His wife, Rena Robbins, did not attend the roadside memorial, but said in a telephone interview that she appreciated the gesture.
"My husband was a very special human being who always made an impression on people," said Rena Robbins, a real estate agent who shared that career with her husband. "That memorial was to let him know he will be missed forever."
Robbins had taken up cycling just five years ago, but quickly became one of the strongest riders in the area--though he was older than most. He was known as a fierce competitor on the circuit of about 20 amateur races he took part in across California each year, friends said.
Robbins trained five days a week, and was a regular on the so-called "Como Street" ride. The hilly, 42-mile course winds through Santiago Canyon, attracts hundreds of cyclists every Sunday morning, and has been a weekly event for more than 30 years.

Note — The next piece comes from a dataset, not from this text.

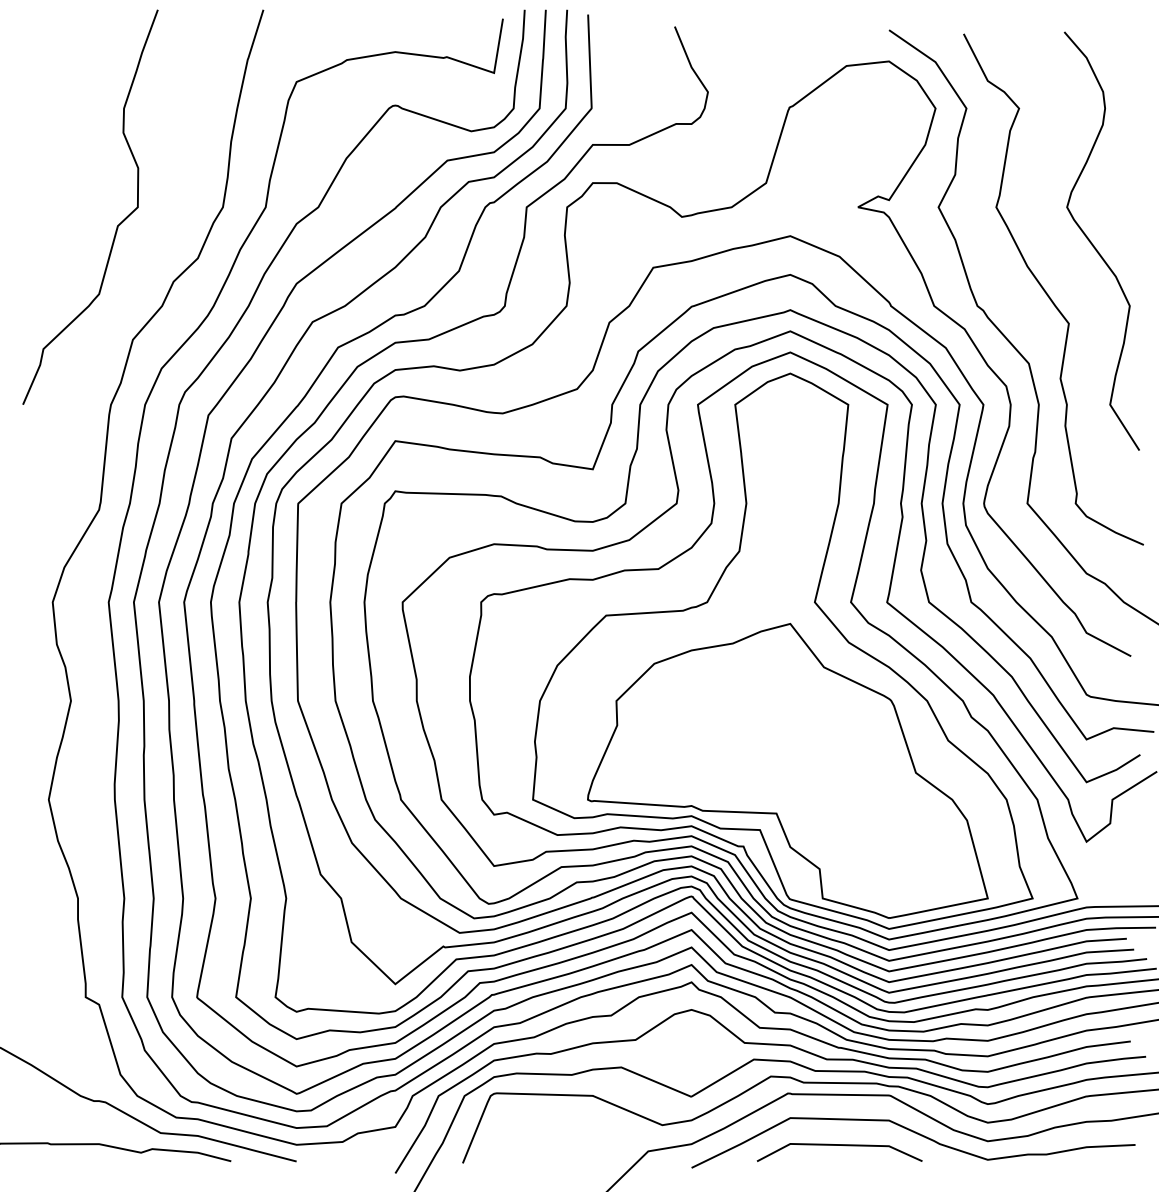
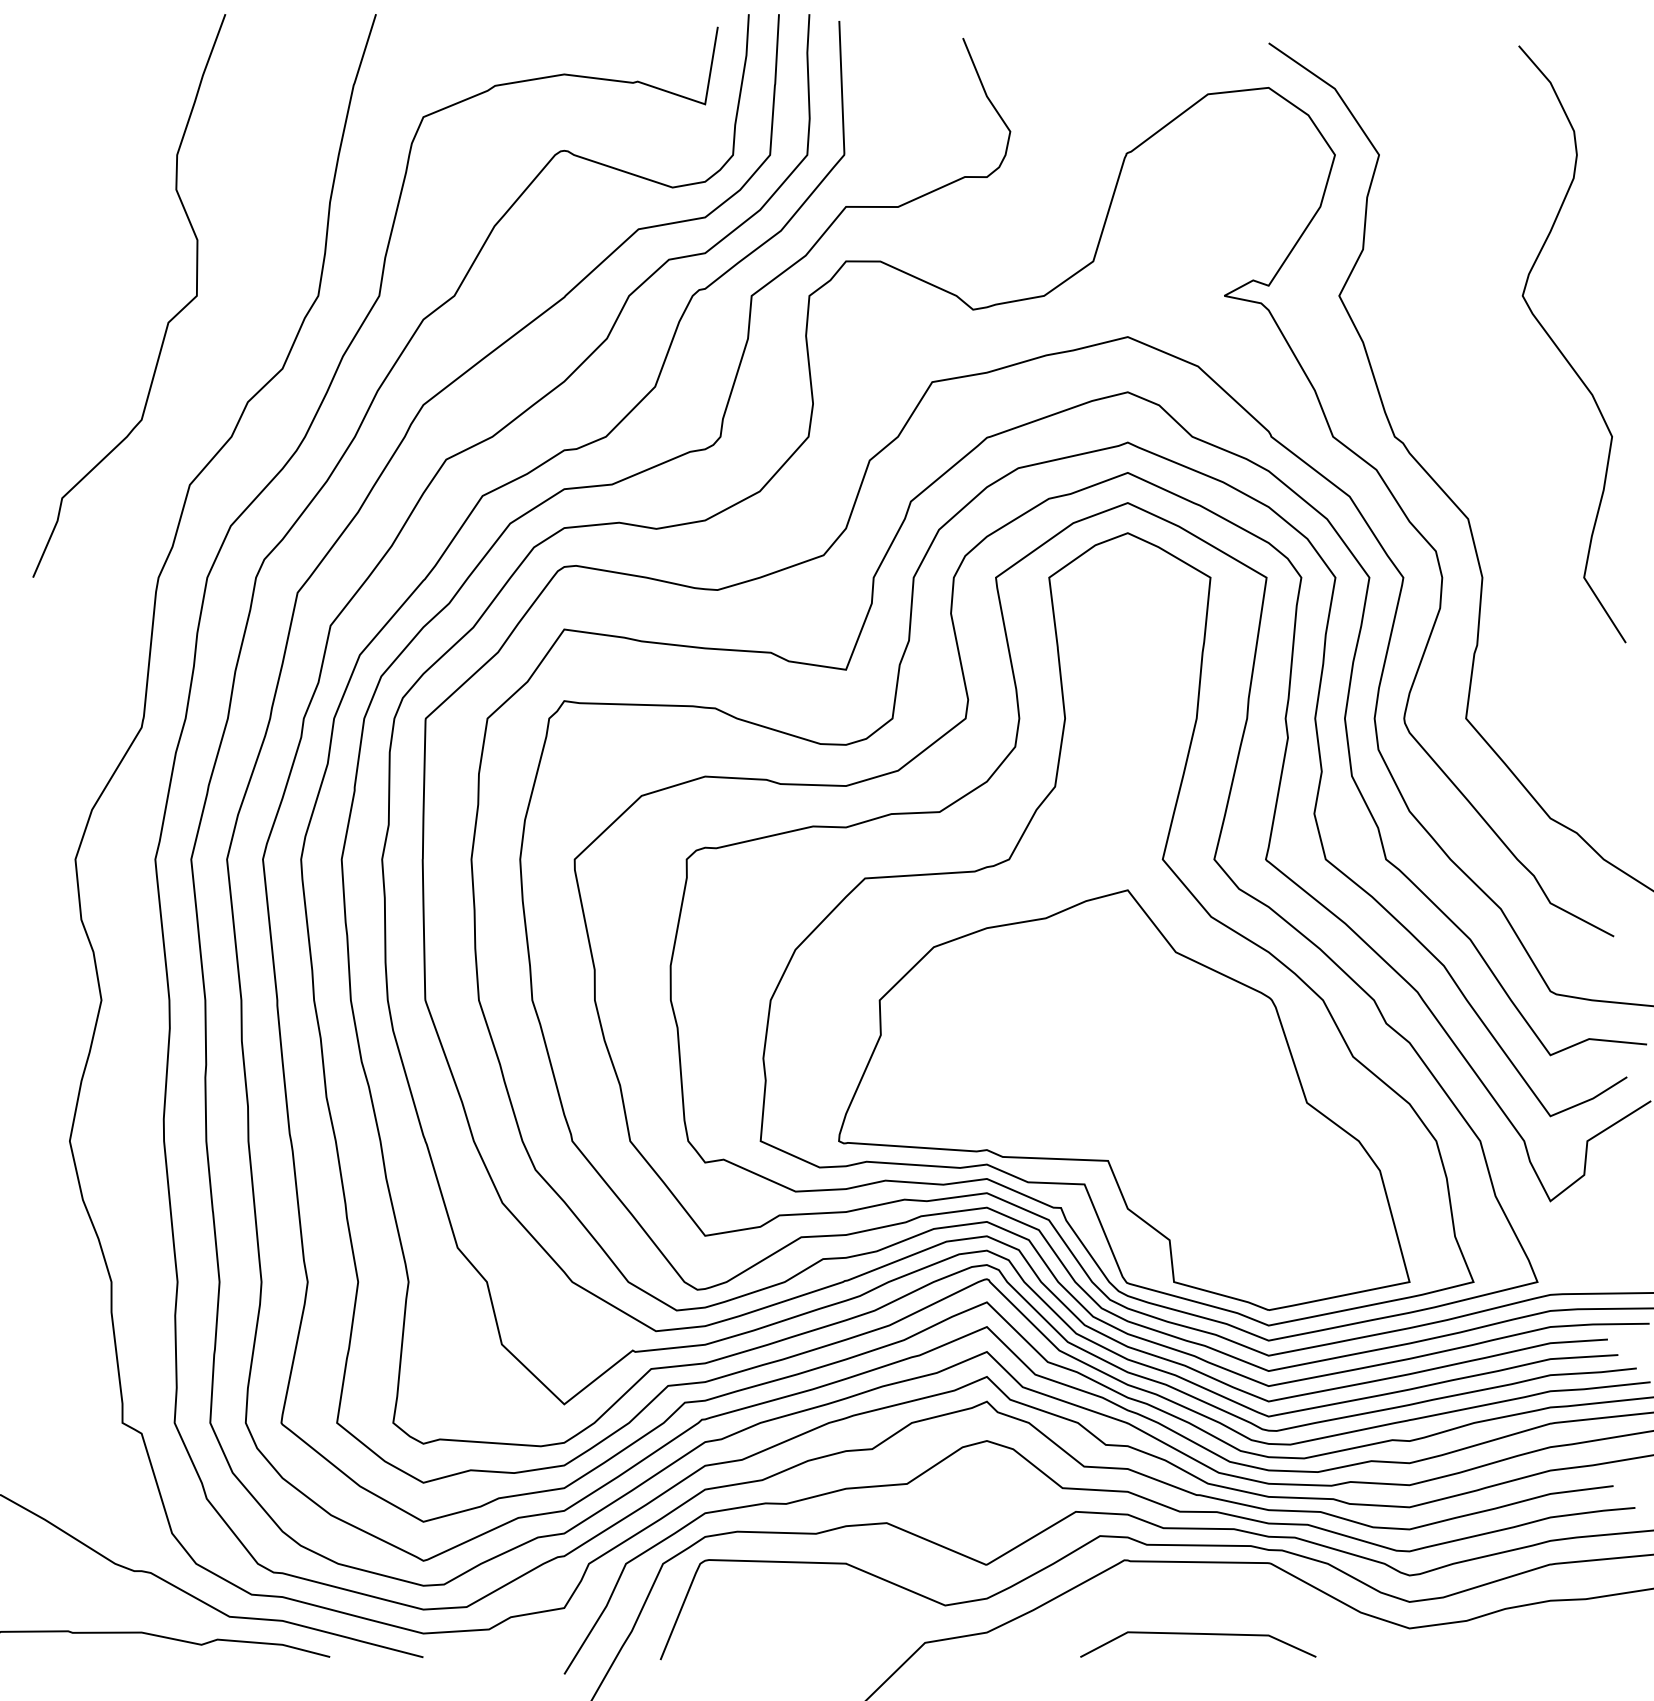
curve: (1047, 293) -> (1494, 418), removed
curve: (915, 1133) -> (1306, 1617), removed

"This ride is a training ride, but it's ridden like a race," said Kenny Fuller, a former Olympic cyclist and captain of the Canyon Velo cycling team, of which Robbins was a member. "I hate that something like this had to happen for us to learn some safety."
The Como Street ride, so named because that street was once the starting point for the ride, has seen its share of accidents, Fuller said, but until last week no rider had ever been killed on the course.
Despite intermittent pleas to ride safely, cyclists occasionally cruised through the red light at the Jamboree intersection, Fuller said. With last week's accident fresh in their minds, the hundreds of cyclists gathered at the roadside memorial pledged not to permit another cyclist to make that same mistake.
Robbins is also survived by his 22-year-old daughter, Leona Robbins.